In the wake of yesterday’s post about Blackbird, a play reflecting on a relationship between a 40-year-old man and a 12-year-old girl, a thought came up: Why is it that we’re attracted to dark, desperate stories? And how broad is that “we” anyway? Are Tara and I, for example, among a minority seeking out darker, complex, challenging stories while others look toward entertainment just for that: entertainment? Or is that “we” societal? I recall, for example, wanting to read William Styron’s Darkness Visible: A Memoir of Madness back in 1990, and when my mother got it for me for Christmas, Dad asked what it was about. “Styron’s depression,” I told him, and he looked puzzled: “Why would anyone want to read about that?” he asked.
A similar conversation came up last year with my parents, who each year try to watch all of the contenders for the Best Picture Oscar in advance of the Academy Awards. Last year’s slate was, of course, an uphill battle, including No Country for Old Men, Michael Clayton, There Will Be Blood, Atonement… well, you get the picture, and even the fifth film, Juno, had an underlying seriousness. Many critics commented that it was the bleakest (that was the word) bunch of contenders ever and that it must represent something larger about our world. That question came up again just a few weeks ago in a Washington Post article entitled “No Country for Upbeat Films.” Since last year’s Oscar race, we’ve had more dark films that have attracted both critical acclaim and big bucks at the box office: The Dark Knight anyone? Quantum of Solace, the bleakest Bond film yet? And the road ahead doesn’t look much cheerier — literally: the film adaptation of Cormac McCarthy’s The Road comes out next year. The Post article says that “bleak is chic. Hopeless is hot.” And then proceeds to ask why, offering at one point the idea that bleakness “gives us a strong hit of humanity. It strips away the banal. It raises our pedestrian struggles to grandiose heights.”

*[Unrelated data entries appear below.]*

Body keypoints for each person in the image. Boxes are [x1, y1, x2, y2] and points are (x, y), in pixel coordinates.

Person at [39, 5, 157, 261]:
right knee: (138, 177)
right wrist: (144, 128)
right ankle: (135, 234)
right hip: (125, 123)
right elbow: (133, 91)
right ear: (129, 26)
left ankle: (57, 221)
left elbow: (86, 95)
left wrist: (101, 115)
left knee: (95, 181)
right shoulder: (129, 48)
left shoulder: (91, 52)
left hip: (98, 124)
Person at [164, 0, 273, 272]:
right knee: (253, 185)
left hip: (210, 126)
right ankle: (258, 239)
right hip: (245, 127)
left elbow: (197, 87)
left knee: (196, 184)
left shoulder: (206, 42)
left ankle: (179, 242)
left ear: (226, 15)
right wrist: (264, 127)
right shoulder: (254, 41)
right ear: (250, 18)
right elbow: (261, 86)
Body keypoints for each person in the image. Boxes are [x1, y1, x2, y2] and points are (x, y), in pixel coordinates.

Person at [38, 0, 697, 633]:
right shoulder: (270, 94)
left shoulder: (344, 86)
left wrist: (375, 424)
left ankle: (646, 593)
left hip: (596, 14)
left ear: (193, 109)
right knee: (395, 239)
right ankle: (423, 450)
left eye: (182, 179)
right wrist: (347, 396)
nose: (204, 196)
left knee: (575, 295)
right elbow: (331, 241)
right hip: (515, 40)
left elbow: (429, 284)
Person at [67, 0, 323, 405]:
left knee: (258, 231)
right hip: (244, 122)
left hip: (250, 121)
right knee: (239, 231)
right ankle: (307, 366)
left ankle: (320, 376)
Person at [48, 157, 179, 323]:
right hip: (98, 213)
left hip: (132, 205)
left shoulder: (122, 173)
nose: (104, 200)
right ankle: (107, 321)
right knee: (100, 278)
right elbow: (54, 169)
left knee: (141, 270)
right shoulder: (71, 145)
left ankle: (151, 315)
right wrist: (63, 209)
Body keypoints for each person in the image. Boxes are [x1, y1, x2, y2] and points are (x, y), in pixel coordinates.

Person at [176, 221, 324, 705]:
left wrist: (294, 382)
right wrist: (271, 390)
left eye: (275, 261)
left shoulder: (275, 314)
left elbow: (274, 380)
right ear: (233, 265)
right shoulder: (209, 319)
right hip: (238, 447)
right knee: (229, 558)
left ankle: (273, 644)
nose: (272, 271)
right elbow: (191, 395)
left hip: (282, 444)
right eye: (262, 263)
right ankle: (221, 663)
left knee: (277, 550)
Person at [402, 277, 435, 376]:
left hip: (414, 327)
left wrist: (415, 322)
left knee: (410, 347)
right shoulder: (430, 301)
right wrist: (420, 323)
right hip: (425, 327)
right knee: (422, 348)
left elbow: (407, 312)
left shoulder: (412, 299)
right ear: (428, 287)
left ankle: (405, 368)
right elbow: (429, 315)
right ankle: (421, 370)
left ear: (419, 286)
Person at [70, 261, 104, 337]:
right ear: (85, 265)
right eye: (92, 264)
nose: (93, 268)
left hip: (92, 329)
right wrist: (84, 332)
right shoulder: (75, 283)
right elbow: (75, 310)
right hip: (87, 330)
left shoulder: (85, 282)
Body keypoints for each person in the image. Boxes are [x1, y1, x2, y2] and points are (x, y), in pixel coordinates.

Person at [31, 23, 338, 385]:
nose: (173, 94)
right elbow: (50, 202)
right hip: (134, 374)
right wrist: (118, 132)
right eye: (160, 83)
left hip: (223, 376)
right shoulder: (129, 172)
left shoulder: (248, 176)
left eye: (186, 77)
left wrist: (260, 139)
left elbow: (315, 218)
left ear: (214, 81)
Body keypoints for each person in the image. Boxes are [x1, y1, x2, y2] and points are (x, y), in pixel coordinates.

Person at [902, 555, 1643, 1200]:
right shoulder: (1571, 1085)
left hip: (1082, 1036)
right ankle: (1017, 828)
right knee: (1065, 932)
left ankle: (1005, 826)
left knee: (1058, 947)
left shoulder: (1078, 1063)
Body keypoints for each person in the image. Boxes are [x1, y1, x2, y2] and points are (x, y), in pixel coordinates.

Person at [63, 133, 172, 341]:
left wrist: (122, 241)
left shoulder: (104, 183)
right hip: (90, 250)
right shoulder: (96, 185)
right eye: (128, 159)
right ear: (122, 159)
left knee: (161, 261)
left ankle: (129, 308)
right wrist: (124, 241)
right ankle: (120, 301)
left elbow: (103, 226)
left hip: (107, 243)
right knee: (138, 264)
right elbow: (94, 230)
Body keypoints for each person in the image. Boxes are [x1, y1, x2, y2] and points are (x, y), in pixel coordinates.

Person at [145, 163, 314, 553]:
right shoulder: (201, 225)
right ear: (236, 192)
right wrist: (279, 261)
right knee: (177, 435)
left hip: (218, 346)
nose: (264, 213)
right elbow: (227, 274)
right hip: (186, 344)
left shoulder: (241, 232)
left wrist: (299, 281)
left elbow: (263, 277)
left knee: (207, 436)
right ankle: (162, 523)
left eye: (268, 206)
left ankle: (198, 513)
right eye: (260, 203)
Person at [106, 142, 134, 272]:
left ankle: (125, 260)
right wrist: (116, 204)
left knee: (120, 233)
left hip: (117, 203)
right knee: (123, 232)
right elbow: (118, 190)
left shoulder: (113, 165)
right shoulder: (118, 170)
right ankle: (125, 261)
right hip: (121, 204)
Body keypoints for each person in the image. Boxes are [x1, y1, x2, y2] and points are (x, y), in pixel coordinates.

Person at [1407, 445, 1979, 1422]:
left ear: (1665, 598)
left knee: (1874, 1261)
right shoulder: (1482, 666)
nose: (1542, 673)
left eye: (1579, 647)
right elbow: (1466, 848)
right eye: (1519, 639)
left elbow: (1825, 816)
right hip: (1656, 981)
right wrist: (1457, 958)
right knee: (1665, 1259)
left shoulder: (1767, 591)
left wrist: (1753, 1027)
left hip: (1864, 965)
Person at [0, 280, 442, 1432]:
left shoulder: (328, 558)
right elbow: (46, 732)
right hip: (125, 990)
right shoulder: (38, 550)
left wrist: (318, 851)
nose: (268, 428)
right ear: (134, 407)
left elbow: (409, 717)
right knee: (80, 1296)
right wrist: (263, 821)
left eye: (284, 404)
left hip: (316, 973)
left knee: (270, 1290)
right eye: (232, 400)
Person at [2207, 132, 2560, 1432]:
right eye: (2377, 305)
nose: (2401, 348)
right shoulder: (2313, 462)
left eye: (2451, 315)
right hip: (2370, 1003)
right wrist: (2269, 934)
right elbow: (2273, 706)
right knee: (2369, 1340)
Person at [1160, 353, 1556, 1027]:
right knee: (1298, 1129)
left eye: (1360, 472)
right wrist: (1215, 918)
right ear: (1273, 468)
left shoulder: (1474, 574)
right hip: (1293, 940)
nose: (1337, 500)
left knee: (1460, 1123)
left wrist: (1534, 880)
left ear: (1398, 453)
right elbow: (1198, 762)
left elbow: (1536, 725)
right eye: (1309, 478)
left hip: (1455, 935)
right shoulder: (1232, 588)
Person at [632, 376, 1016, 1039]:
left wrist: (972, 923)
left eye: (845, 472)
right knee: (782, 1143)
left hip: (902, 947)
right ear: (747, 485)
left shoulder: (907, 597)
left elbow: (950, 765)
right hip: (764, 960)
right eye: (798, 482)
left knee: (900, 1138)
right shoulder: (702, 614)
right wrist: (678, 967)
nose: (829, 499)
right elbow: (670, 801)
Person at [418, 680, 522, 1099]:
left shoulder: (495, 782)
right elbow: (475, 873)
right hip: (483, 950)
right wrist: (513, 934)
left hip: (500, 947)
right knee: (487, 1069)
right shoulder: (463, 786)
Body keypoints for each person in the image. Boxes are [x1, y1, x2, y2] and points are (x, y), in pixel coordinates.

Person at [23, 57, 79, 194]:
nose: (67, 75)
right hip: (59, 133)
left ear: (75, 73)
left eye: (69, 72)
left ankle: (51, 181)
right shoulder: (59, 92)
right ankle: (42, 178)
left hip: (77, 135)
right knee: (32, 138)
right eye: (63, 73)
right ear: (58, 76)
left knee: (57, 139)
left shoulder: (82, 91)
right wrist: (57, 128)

So is it that goodness can’t show us humanity? that comedy or even happiness can’t reflect human nature because it’s inherently banal? Tolstoy himself hinted toward something similar in that oft-repeated opening line of Anna Karenina: “All happy families are alike; each unhappy family is unhappy in its own way.”
As Tara and I talked about it yesterday, we came up with something a little different. It’s not that darkness shows us something more real about humanity or even that extreme emotional states of any kind capture something truer about who we are. A bad man doing bad things is ultimately boring; a good man doing good things is even more boring; but either a good man doing a bad thing or a bad man doing a good one…? Well, that’s got potential.
At least in our case, it’s the idea of complexity and of a layering of emotions that seems to draw us toward thinking of a novel or a film as more important or successful or interesting. Juno, as one of my students pointed out last semester, succeeded in her mind as a great work of art because at one minute she was laughing and at the next she was crying. Blackbird, to our minds, succeeded the other night because it wasn’t relentlessly bleak but instead because it tempered that bleakness with heart — even if it then broke that heart. Tragedy isn’t necessarily a higher art form than comedy — any survey of Woody Allen’s films will turn that idea on its head pretty quickly — and it’s not entirely the dexterity with which an artist navigates between those two poles either. Instead, it’s that artist’s ambition and ability to earn something deeper than simple laughs or simple tears or simple fears, slapstick or sheer sentimentality or that punch in the gut.
At least that’s roughly what we came up with. Thoughts?